▶ Okuma parçası
━━━━━━━━━━
Türkiye’de 31 Mart’ta yapılan yerel seçimlerin ardından, Fransa’da medya ve uzmanlar, seçim sonuçlarını tartışmaya devam ediyor.
Türkiye ile fırtınalı bir dönem yaşadıktan sonra, uzun süredir “sessiz bir anlaşma” ile gerginlikleri halı altına süpüren taraflardan, karşılıklı olumsuz tek bir açıklama gelmiyordu. Ancak seçimler, Fransa’da Türkiye ile ilgili tartışmaları yeniden alevlendirdi.
VOA Türkçe’nin konuştuğu uzmanlar, seçim sonuçlarının tüm boyutlarıyla etkilerini analiz ederken, bugüne kadar Türkiye hakkında kullanmadıkları önemli ifadeler de kullandı.
Fransız uzmanlar, seçim sonuçlarını, “Gerçek zafer, Türk demokrasisinin direnişinin zaferidir” diye yorumlayarak “en büyük şampiyonun seçmen olduğunu” vurguladı.
Yoğun bir şekilde sandığa giderek “kendi kaderini belirleyen” seçmenin tüm dünyaya “Türkiye’nin Rusya, Cumhurbaşkanı Erdoğan’ın da Putin olmadığını” ispatladığını dile getiren uzmanlar, “Türk seçmen yaşlı Avrupa’ya demokrasi dersi verdi” görüşünü paylaştı.
Ayrıca uzmanlar, bugüne kadar Türkiye hakkında “alaycı” üslup kullanan bir grup Fransız medya mensubu ve uzmana, “bu üsluplarını değiştirmeleri ve özeleştiri yapmaları” çağrısı da yaptı.
“Artık Türkiye ile dalga geçen üsluba bir son verilmeli”
Fransa’da seçim sonuçları en çok, Cumhurbaşkanı Recep Tayyip Erdoğan’ın seçim yenilgisinin ardından dile getirdiği, “Bizim için 31 Mart bir son değil, bir dönüm noktasıdır” sözü ve İstanbul Büyükşehir Belediye Başkanı Ekrem İmamoğlu’nun, “Türkiye’de demokrasinin gerilemesi sona erdi” mesajına dikkat çekiliyor.
Uluslararası ilişkiler uzmanı, siyaset bilimi öğretim görevlisi Bertrand Badie, France Culture Radyosu’nda seçimleri, “Türk demokrasi kültürünün göz kamaştırıcı zaferi” sözleriyle değerlendirdi. Genç ve dinamik Türkiye’nin yaşlı Avrupa’ya büyük bir “demokrasi dersi” verdiğini belirten Badie, “Bizim gibi sandığa katılımın yüzde 50’yi zor bulduğu yaşlı bir kıtaya dinamik Türk toplumu yüzde 80’e yaklaşan katılım oranı ile adeta bir demokrasi kültürü dersi verdi. Seçmen, büyük zorluklar ve otoriter sapmaya rağmen, gerçek bir demokrasi kültürüyle sandığa giderek kaderine sahip çıktı. Muhalefetin zaferine bakınca da aynısı. Şimdi bu haldeki bir Türkiye’ye sizin verebileceğiniz bir ders yok” dedi.
━━━━━━━━━━
▶ Çıkarılan veriler
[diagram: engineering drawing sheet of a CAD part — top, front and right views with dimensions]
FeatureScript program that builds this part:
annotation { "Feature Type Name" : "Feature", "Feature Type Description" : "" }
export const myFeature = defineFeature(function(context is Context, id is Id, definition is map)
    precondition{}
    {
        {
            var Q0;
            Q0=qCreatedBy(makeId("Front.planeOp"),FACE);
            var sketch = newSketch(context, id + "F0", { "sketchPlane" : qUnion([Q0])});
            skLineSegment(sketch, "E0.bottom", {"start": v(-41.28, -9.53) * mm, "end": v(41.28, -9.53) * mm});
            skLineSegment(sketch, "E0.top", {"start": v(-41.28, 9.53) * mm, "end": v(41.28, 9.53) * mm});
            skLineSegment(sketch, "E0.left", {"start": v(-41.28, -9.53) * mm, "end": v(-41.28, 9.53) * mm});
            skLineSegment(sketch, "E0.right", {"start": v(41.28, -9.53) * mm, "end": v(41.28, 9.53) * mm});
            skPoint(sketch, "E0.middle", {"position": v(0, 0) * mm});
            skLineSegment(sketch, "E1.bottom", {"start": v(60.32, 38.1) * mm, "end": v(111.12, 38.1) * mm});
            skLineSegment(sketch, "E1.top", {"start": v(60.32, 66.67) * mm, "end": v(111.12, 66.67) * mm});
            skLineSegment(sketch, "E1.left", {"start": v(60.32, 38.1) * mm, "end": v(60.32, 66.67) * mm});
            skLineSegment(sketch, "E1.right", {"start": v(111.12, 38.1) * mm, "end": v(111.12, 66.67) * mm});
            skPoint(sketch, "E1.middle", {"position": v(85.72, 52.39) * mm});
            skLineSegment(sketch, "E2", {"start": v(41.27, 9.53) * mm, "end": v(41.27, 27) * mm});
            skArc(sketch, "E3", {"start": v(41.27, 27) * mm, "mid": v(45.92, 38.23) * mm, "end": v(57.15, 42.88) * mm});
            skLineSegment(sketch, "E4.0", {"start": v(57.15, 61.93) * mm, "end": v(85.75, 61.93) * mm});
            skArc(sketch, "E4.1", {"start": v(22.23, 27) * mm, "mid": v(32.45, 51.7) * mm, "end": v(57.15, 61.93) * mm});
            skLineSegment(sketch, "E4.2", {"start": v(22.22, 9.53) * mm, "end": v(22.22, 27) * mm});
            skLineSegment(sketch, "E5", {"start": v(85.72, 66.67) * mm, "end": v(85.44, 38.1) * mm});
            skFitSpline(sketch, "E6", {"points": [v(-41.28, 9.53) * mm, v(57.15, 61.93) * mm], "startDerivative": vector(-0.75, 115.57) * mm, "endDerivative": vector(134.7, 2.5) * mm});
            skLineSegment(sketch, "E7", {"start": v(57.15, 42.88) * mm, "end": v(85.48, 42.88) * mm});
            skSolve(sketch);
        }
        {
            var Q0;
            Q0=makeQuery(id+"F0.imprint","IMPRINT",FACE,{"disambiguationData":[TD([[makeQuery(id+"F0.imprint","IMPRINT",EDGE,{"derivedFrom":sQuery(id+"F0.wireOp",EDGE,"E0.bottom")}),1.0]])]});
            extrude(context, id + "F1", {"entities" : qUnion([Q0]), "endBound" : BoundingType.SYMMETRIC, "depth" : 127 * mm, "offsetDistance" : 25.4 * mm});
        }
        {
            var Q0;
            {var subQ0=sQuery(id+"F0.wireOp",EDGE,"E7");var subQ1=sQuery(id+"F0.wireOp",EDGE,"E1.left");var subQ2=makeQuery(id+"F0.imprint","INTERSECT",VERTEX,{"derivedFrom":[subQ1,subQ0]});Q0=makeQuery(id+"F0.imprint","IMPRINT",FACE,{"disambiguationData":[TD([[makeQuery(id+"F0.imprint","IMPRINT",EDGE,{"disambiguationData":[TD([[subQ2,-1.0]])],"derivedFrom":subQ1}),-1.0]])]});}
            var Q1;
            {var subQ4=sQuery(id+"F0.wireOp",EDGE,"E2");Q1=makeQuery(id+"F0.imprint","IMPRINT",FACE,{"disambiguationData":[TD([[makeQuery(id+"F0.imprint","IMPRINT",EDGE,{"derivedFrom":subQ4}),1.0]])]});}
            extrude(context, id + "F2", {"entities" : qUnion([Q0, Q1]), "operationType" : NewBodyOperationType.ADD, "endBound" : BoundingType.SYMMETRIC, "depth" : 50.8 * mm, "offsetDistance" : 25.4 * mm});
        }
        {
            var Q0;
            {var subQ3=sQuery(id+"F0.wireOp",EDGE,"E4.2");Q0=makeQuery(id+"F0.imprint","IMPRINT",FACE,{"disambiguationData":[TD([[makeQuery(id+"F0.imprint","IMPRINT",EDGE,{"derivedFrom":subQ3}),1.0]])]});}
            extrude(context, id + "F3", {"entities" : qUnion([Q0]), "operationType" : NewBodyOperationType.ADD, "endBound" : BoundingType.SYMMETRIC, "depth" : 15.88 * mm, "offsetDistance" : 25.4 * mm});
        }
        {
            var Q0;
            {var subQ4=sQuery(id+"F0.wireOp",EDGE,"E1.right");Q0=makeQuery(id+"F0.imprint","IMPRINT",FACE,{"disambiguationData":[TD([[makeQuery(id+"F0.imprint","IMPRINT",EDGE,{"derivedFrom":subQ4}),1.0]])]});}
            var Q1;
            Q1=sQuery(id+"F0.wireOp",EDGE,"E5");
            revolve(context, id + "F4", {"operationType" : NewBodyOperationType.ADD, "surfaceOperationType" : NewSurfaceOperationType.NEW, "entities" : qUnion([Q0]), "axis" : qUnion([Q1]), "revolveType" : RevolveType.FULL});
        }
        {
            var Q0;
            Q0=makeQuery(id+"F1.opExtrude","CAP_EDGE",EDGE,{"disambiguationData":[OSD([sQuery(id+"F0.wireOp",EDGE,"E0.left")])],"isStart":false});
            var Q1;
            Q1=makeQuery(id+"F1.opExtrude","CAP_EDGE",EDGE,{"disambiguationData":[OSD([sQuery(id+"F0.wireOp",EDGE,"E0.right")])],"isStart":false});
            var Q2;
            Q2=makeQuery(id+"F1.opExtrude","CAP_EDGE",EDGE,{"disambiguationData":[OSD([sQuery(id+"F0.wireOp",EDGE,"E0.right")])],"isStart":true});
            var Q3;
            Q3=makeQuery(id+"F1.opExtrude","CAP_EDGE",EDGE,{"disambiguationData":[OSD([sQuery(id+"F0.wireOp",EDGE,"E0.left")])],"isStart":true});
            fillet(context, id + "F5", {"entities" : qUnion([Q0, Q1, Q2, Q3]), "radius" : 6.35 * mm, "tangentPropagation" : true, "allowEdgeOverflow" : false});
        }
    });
━━━━━━━━━━
▶ Görev
Fransa'da Türkiye'deki yerel seçimler üzerine süren tartışmaları anlatan metni, son cümlesinin ardından devam ettirin.

▶ Alıştırma sonucu
Badie, “Bir şeyin altını çizmek istiyorum. Türkiye’de yeni bir hareketlilik var. Bu ülkeyle dalga geçmekten vazgeçilmeli. Ucuz şakalarla ‘sultan’, ‘diktatör’ gibi sözler, AB üyeliğine aday oluğunda ırkçılığa varan sözler, yaklaşımlar doğru değildi. Bana göre bu üslup gözden geçirilmeli. Türkiye bir demokrasi ve yeni bir model” diyerek Türkiye konusuna daha objektif yaklaşılması gerektiğini söyledi.
“Fransız medyası Türkiye konusunda özeleştiri yapmalı”
Fransız medyasının seçimleri işleme yöntemine dikkat çeken IRIS Uluslararası Stratejik Araştırmalar Enstitüsü Başkan Yardımcısı Türkiye uzmanı Prof. Didier Billion da, VOA Türkçe’ye, “Medyada ‘diktatör’ manşetlerinin yerini, bir anda ‘Erdoğan için sonun başlangıcı’ manşetleri aldı. Seçimlerden önce her şey siyahtı, şimdi her şey beyaz. Bütün bu manşetleri atanların bugün bir özeleştiri yapmaları gerekiyor. Erdoğan rejimi otoriter bir rejim. Elbette Erdoğan’ın politik seçimleri Avrupa’nın tercihi değil. Ama Erdoğan yüzde 90’larla seçilmiyor ve dahası Türkiye Erdoğan’dan ibaret değil. Türk toplumu, rejimin anti demokratik saldırıları karşısında direndiğini gösterdi. Bir üçüncü nokta da, kim yönetirse yönetsin, Türkiye, Avrupa ve NATO için vazgeçilmez bir partnerdir” diye konuştu.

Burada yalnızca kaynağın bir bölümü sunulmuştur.